The create, update and delete verbs should be permitted judiciously. The patch verb if allowed on a Namespace can allow users to update labels on the namespace or deployments which can increase the attack surface.

For sensitive workloads, consider providing a recommended ValidatingAdmissionPolicy that further restricts the permitted write actions.

Image security

Using an image scanning tool to scan an image before deploying containers in the Kubernetes cluster.
Use container signing to validate the container image signature before deploying to the Kubernetes cluster.

Network policies

Configure NetworkPolicies to only allow expected ingress and egress traffic from the pods.

Make sure that your cluster provides and enforces NetworkPolicy.
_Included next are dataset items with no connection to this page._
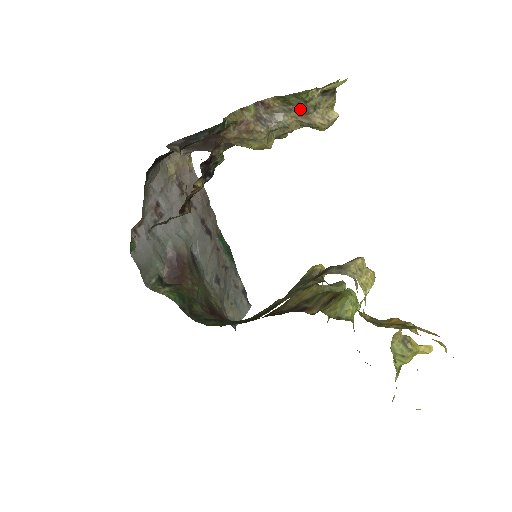
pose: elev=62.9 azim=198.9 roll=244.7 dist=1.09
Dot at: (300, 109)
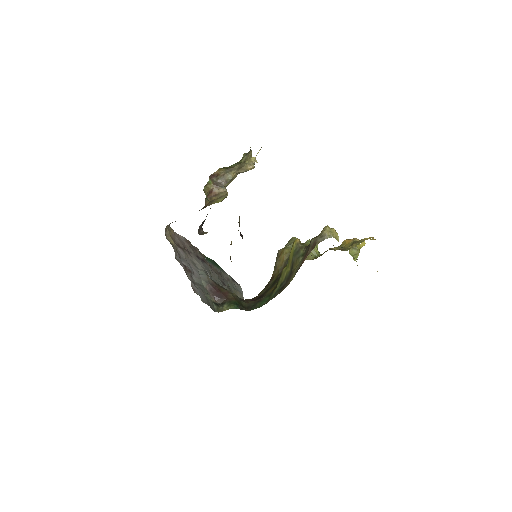
Dot at: (237, 167)
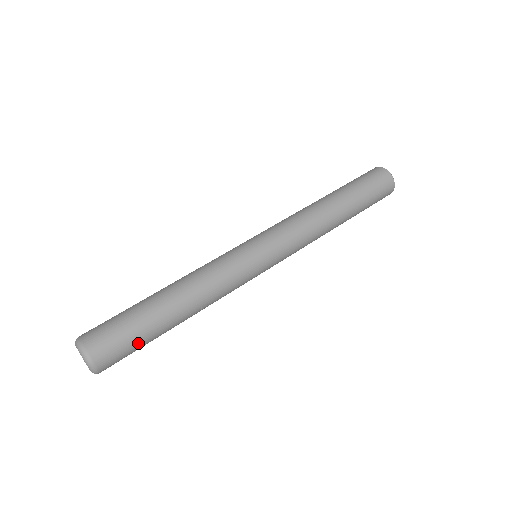
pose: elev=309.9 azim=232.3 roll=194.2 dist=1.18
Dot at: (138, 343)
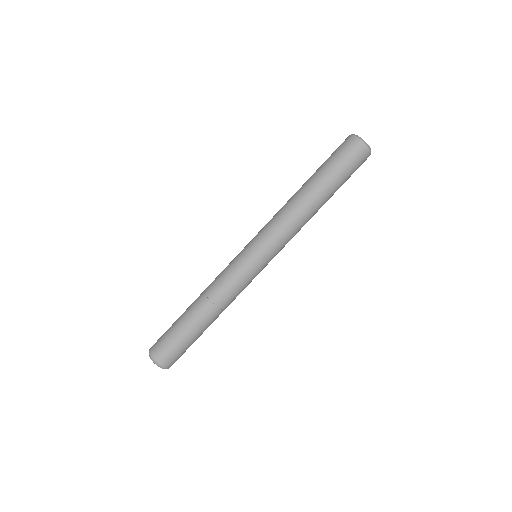
Dot at: occluded
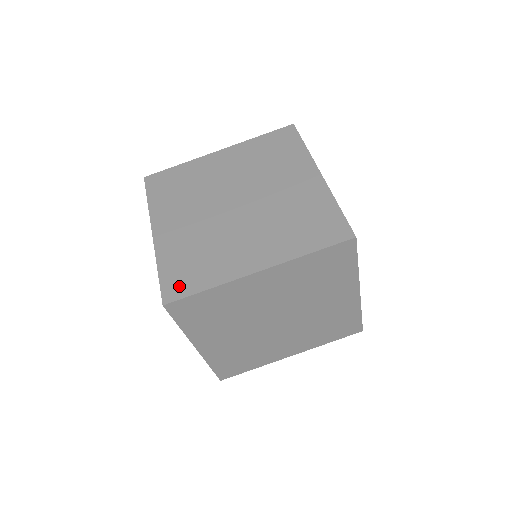
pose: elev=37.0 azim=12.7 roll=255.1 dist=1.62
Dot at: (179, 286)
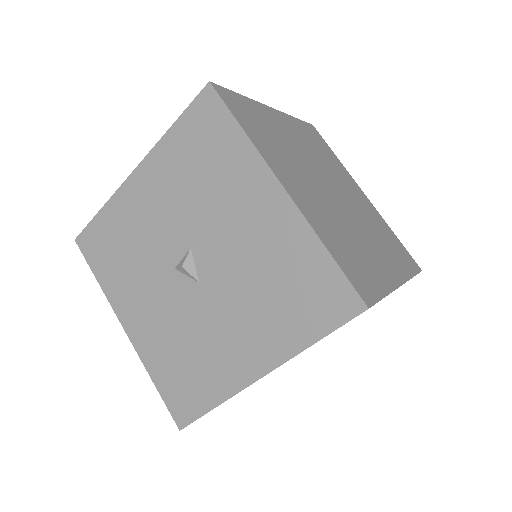
Dot at: (364, 283)
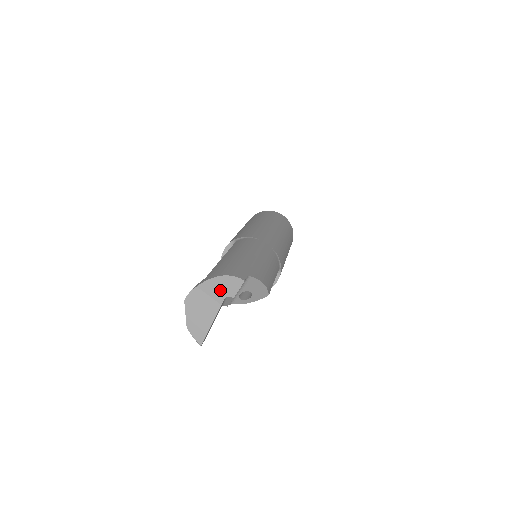
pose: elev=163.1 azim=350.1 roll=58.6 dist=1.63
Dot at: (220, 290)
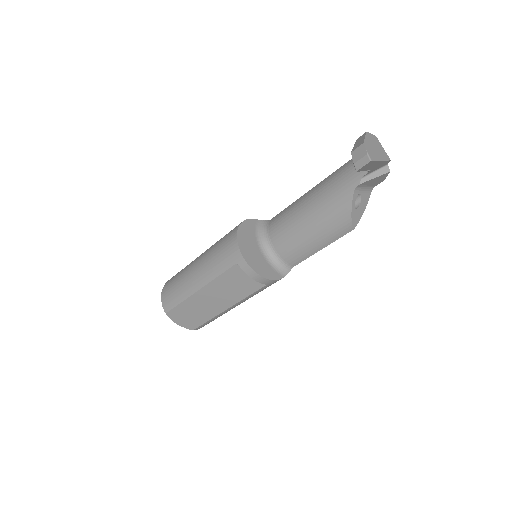
Dot at: occluded
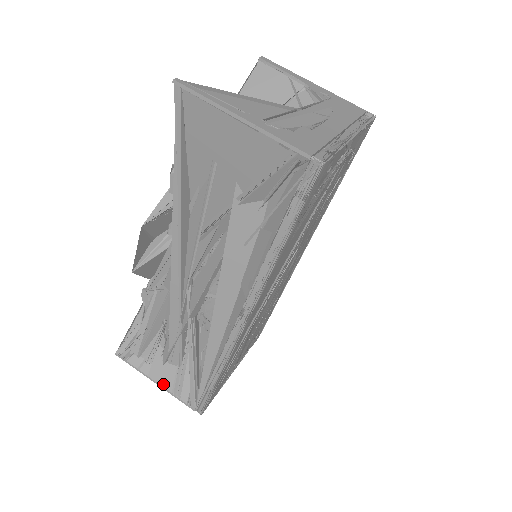
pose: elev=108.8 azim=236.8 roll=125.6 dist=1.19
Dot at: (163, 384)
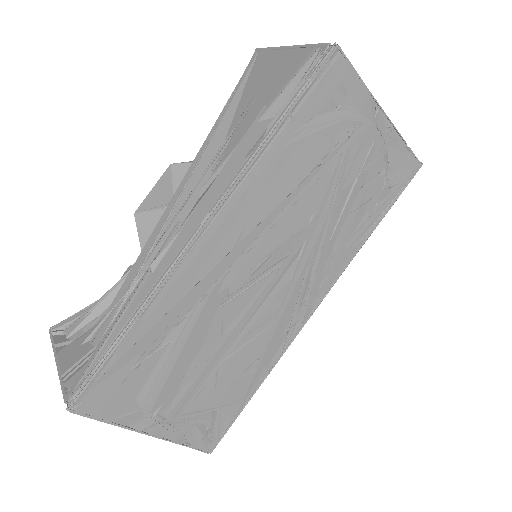
Dot at: (63, 364)
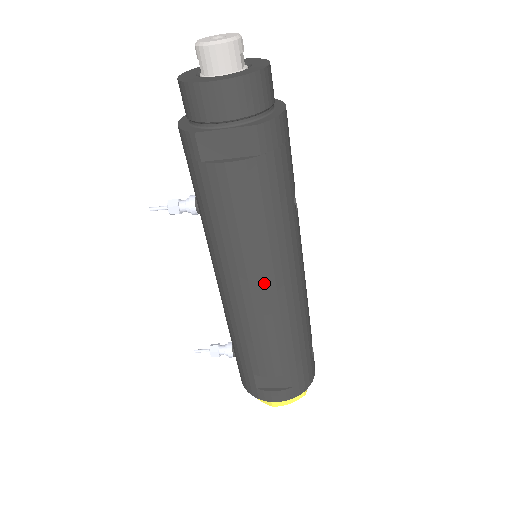
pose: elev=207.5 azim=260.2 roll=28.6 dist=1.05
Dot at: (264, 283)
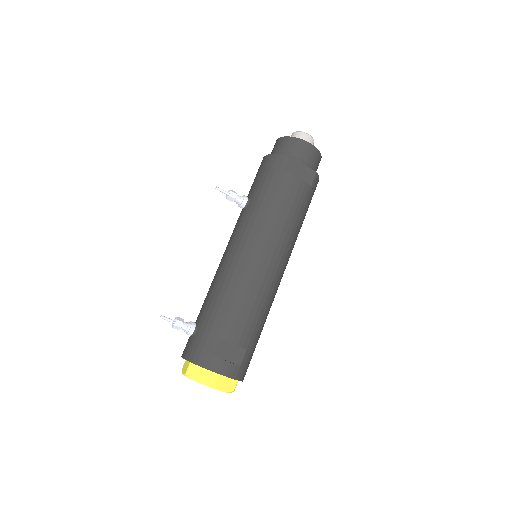
Dot at: (275, 259)
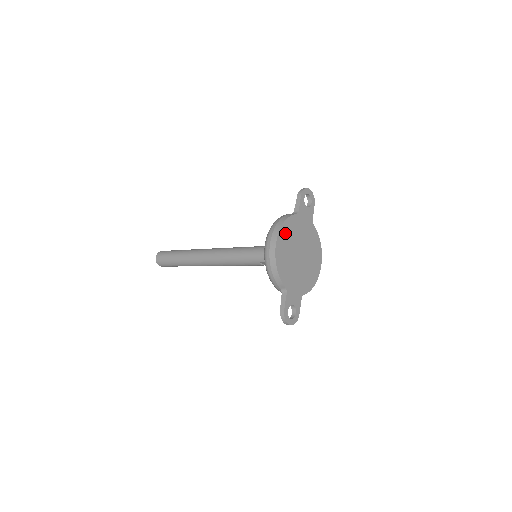
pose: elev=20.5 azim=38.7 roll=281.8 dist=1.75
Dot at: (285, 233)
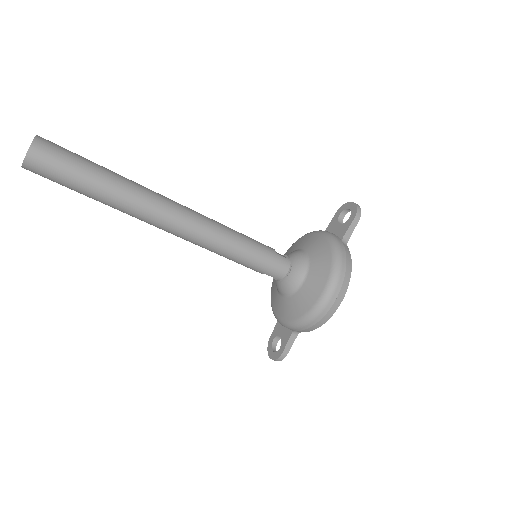
Dot at: occluded
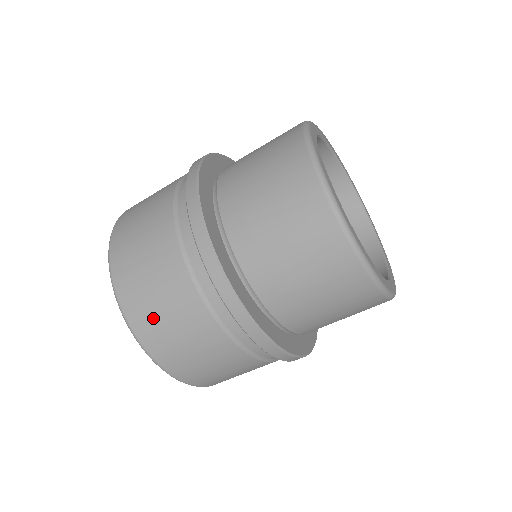
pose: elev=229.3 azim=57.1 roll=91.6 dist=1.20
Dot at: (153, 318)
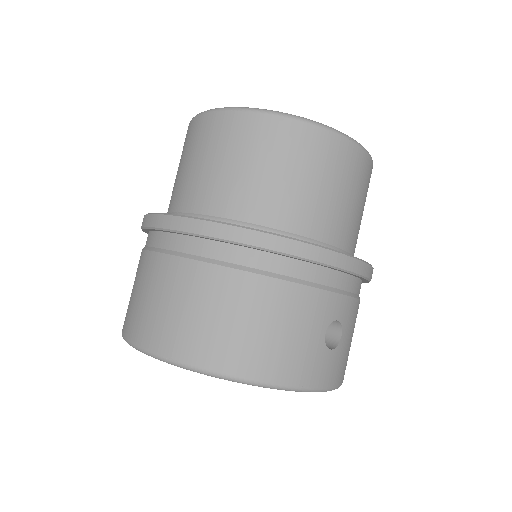
Dot at: occluded
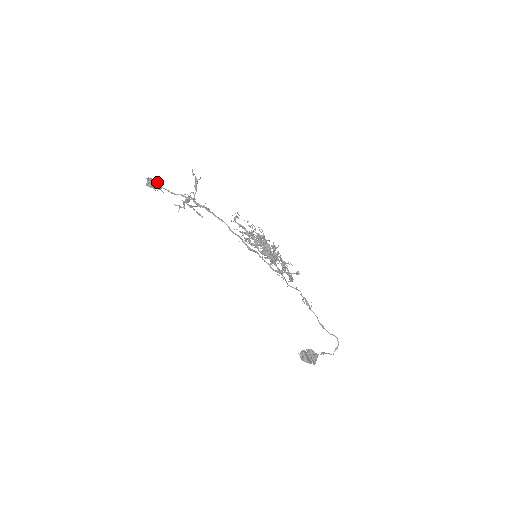
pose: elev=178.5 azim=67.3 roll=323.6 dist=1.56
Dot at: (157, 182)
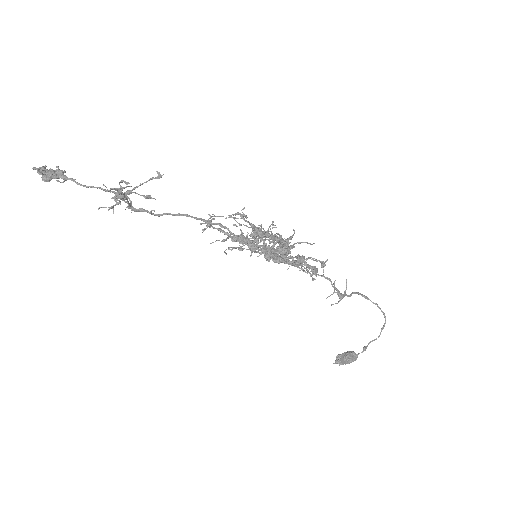
Dot at: (54, 178)
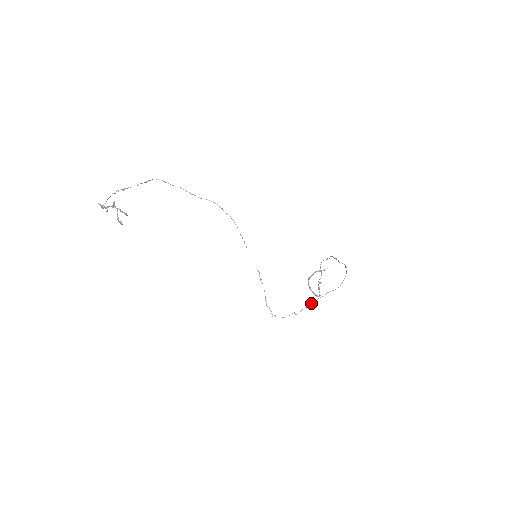
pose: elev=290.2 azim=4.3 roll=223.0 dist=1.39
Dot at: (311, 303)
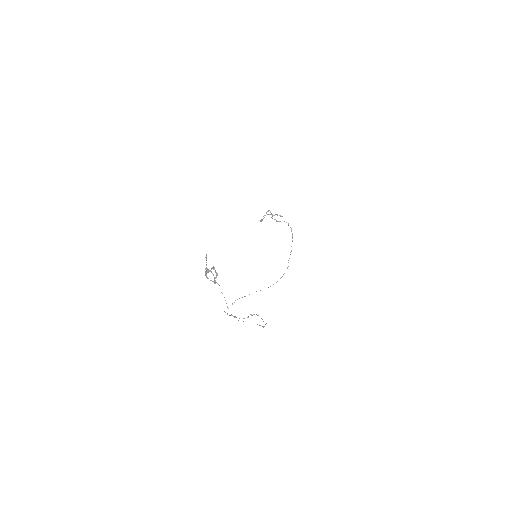
Dot at: occluded
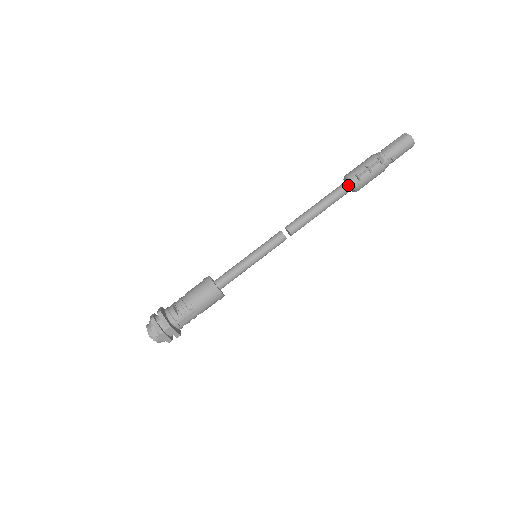
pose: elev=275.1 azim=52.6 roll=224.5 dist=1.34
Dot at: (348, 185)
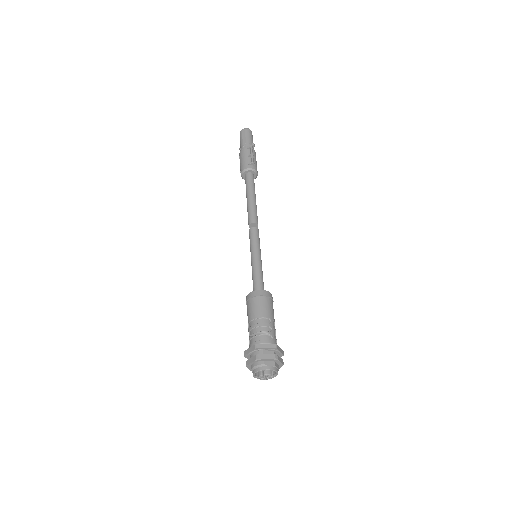
Dot at: (251, 174)
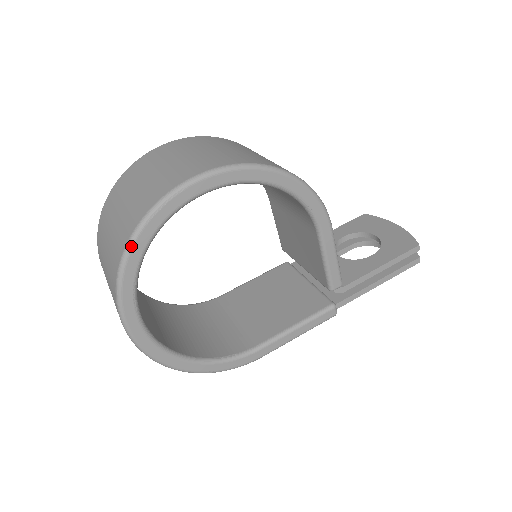
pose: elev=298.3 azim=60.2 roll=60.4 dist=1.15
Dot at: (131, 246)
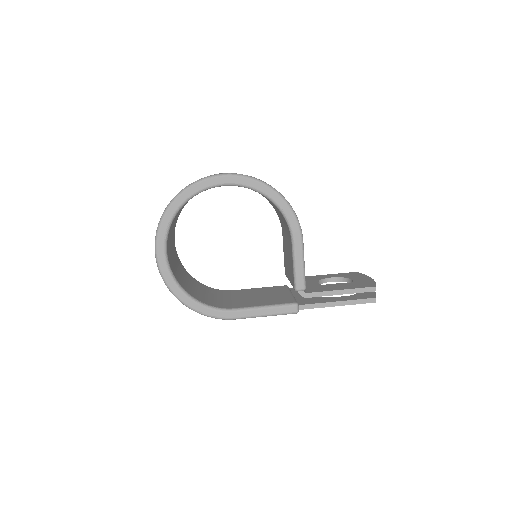
Dot at: (174, 200)
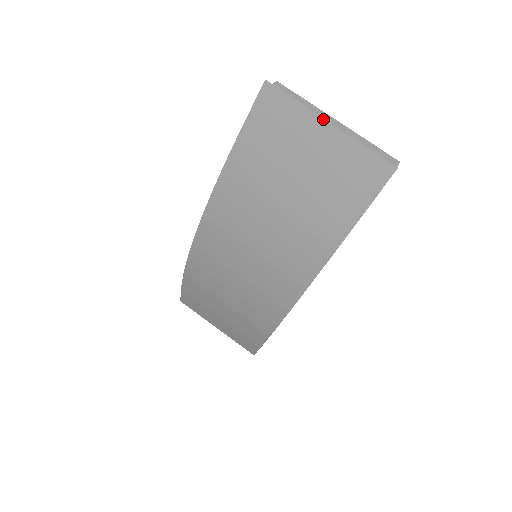
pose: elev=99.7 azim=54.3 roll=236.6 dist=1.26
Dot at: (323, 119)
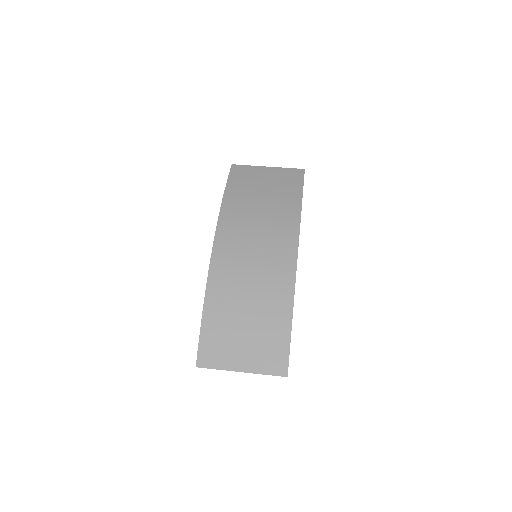
Dot at: (264, 167)
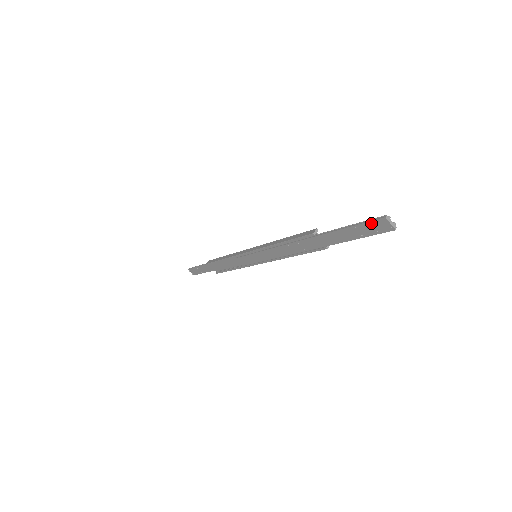
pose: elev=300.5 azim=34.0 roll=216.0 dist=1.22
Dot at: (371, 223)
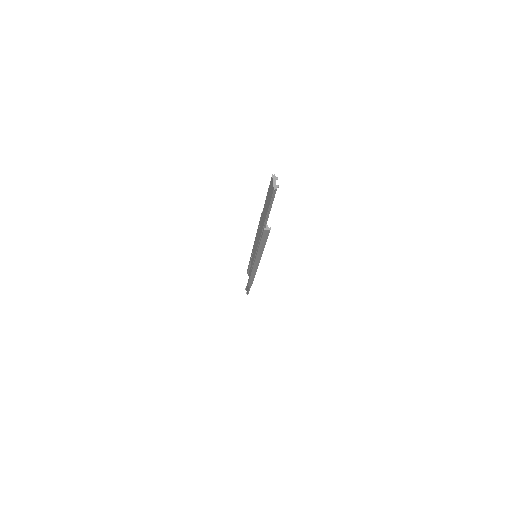
Dot at: (270, 185)
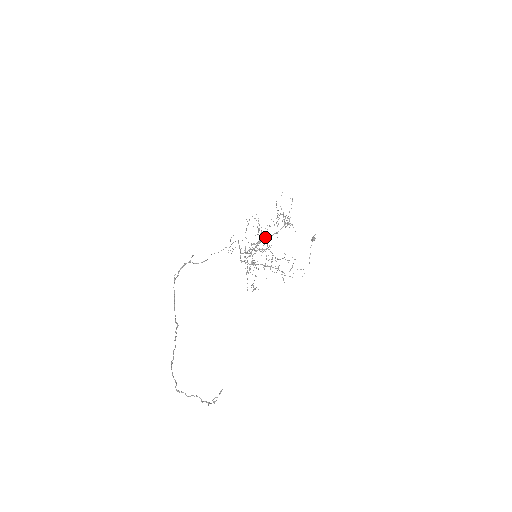
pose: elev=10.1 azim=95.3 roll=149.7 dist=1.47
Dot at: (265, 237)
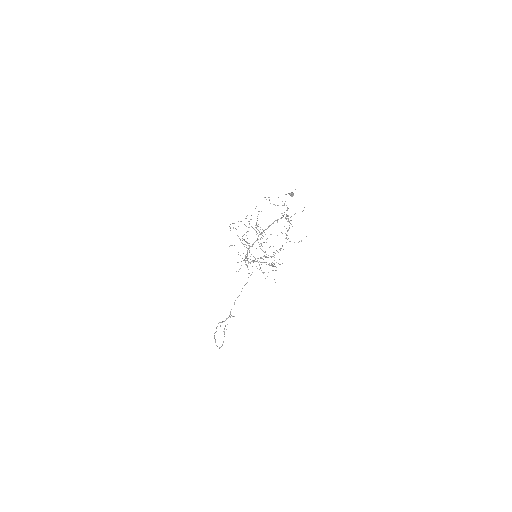
Dot at: occluded
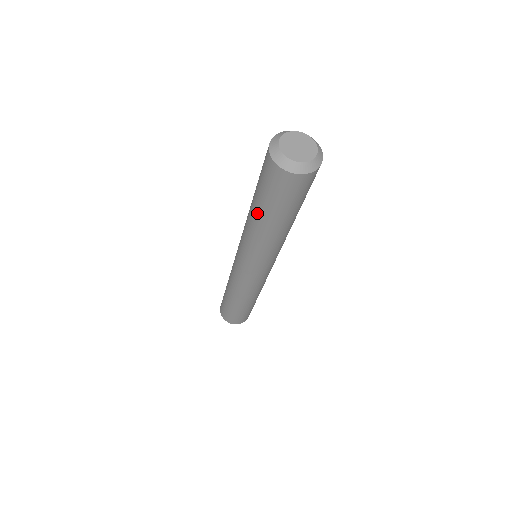
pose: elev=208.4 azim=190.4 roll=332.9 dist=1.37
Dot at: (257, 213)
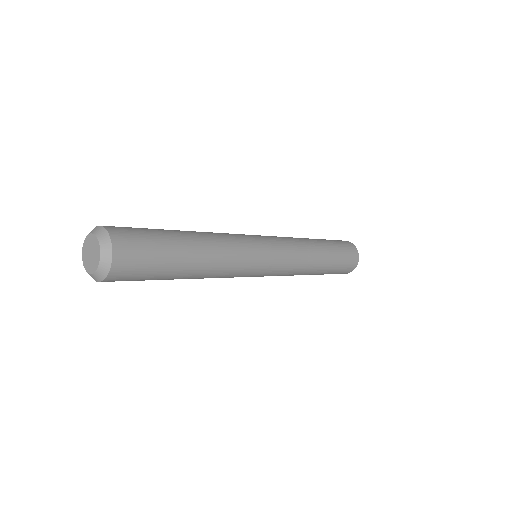
Dot at: occluded
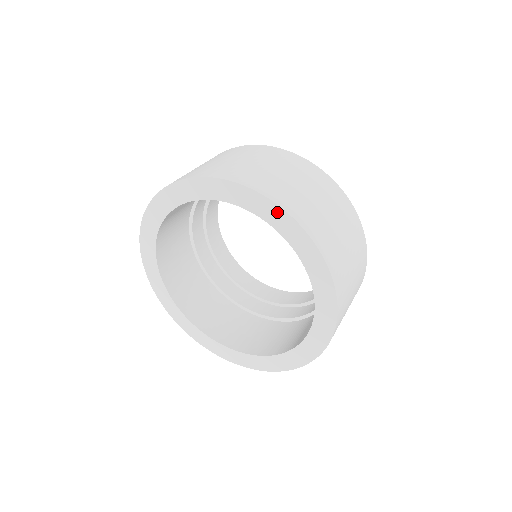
If you are writing an application that users will deploy to different clusters, consider whether you can assume that NetworkPolicy is available and enforced.

Advanced security hardening

This section of this guide covers some advanced security hardening points which might be valuable based on different Kubernetes environment setup.

Linux container security

Configure Security Context for the pod-container.

Runtime classes

Configure appropriate runtime classes for containers.

Some containers may require a different isolation level from what is provided by the default runtime of the cluster. runtimeClassName can be used in a podspec to define a different runtime class.

For sensitive workloads consider using kernel emulation tools like gVisor, or virtualized isolation using a mechanism such as kata-containers.

In high trust environments, consider using confidential virtual machines to improve cluster security even further.